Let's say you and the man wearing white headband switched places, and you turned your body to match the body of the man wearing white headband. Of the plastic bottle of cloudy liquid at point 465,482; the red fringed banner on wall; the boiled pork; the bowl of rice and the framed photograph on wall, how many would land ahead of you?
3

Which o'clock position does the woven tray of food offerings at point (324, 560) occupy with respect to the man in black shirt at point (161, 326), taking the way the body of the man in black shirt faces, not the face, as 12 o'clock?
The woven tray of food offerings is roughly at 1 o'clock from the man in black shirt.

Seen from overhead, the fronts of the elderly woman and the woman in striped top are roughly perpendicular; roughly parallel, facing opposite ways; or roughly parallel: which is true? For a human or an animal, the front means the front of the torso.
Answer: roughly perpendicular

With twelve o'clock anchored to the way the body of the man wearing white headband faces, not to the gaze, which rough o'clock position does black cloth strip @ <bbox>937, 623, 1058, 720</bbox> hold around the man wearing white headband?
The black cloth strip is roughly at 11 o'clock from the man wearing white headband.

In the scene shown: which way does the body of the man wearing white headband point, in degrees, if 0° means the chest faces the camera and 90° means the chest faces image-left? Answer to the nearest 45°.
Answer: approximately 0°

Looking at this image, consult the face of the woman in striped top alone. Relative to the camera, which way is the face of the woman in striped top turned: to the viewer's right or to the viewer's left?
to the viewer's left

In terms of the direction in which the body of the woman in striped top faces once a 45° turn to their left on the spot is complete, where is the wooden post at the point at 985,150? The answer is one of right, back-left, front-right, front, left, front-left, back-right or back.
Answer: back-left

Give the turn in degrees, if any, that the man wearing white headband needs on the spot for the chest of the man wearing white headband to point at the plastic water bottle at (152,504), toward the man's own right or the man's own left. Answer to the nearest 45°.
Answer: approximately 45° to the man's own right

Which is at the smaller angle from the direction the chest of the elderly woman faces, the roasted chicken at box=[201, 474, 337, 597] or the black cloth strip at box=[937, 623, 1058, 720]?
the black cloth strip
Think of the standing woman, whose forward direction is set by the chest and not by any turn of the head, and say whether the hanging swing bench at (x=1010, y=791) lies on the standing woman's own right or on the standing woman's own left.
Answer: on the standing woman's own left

··········

Rewrite all of the material above, swapping "woman in striped top" for "woman in striped shirt" everywhere it appears and changing nothing else.

Let's say you and the man wearing white headband switched places, and you turned your body to match the body of the man wearing white headband. Of the plastic bottle of cloudy liquid at point 465,482; the red fringed banner on wall; the boiled pork; the bowl of rice and the framed photograph on wall, how many would land ahead of you?
3

Which o'clock position does the woven tray of food offerings at point (324, 560) occupy with respect to the man in black shirt at point (161, 326), taking the way the body of the man in black shirt faces, not the face, as 12 o'clock?
The woven tray of food offerings is roughly at 1 o'clock from the man in black shirt.

Seen from overhead, the fronts of the elderly woman and the woman in striped shirt are roughly perpendicular; roughly parallel, facing opposite ways; or roughly parallel: which is true? For a human or an animal, the front means the front of the torso.
Answer: roughly perpendicular

With twelve o'clock anchored to the way the body of the man wearing white headband faces, not to the gaze, which rough o'clock position does black cloth strip @ <bbox>937, 623, 1058, 720</bbox> hold around the man wearing white headband?
The black cloth strip is roughly at 11 o'clock from the man wearing white headband.

In the scene shown: which way does the body of the man wearing white headband point, in degrees, if 0° means the chest faces the camera and 90° means the chest faces image-left? Answer to the nearest 45°.
Answer: approximately 0°

Looking at this image, consult the face of the woman in striped shirt alone. Relative to the camera, which way is the face of the woman in striped shirt turned: to the viewer's right or to the viewer's left?
to the viewer's left

In terms of the direction in which the body of the woman in striped shirt faces once a 45° turn to their left on the spot is complete, where is the wooden post at the point at 985,150? The answer is one of right, back-left, front-right, front, left, front-left, back-right or back.
Answer: back-left

Give the turn in degrees, if any, that the man wearing white headband needs on the spot for the chest of the man wearing white headband to point at the plastic water bottle at (152,504), toward the man's own right or the man's own left. Answer to the nearest 45°.
Answer: approximately 45° to the man's own right

Which is at the smaller angle from the direction the chest of the elderly woman faces, the roasted chicken at box=[201, 474, 337, 597] or the black cloth strip at box=[937, 623, 1058, 720]?
the black cloth strip
Think of the standing woman, whose forward direction is set by the chest and not by any turn of the head, and say whether the hanging swing bench at (x=1010, y=791) lies on the standing woman's own right or on the standing woman's own left.
Answer: on the standing woman's own left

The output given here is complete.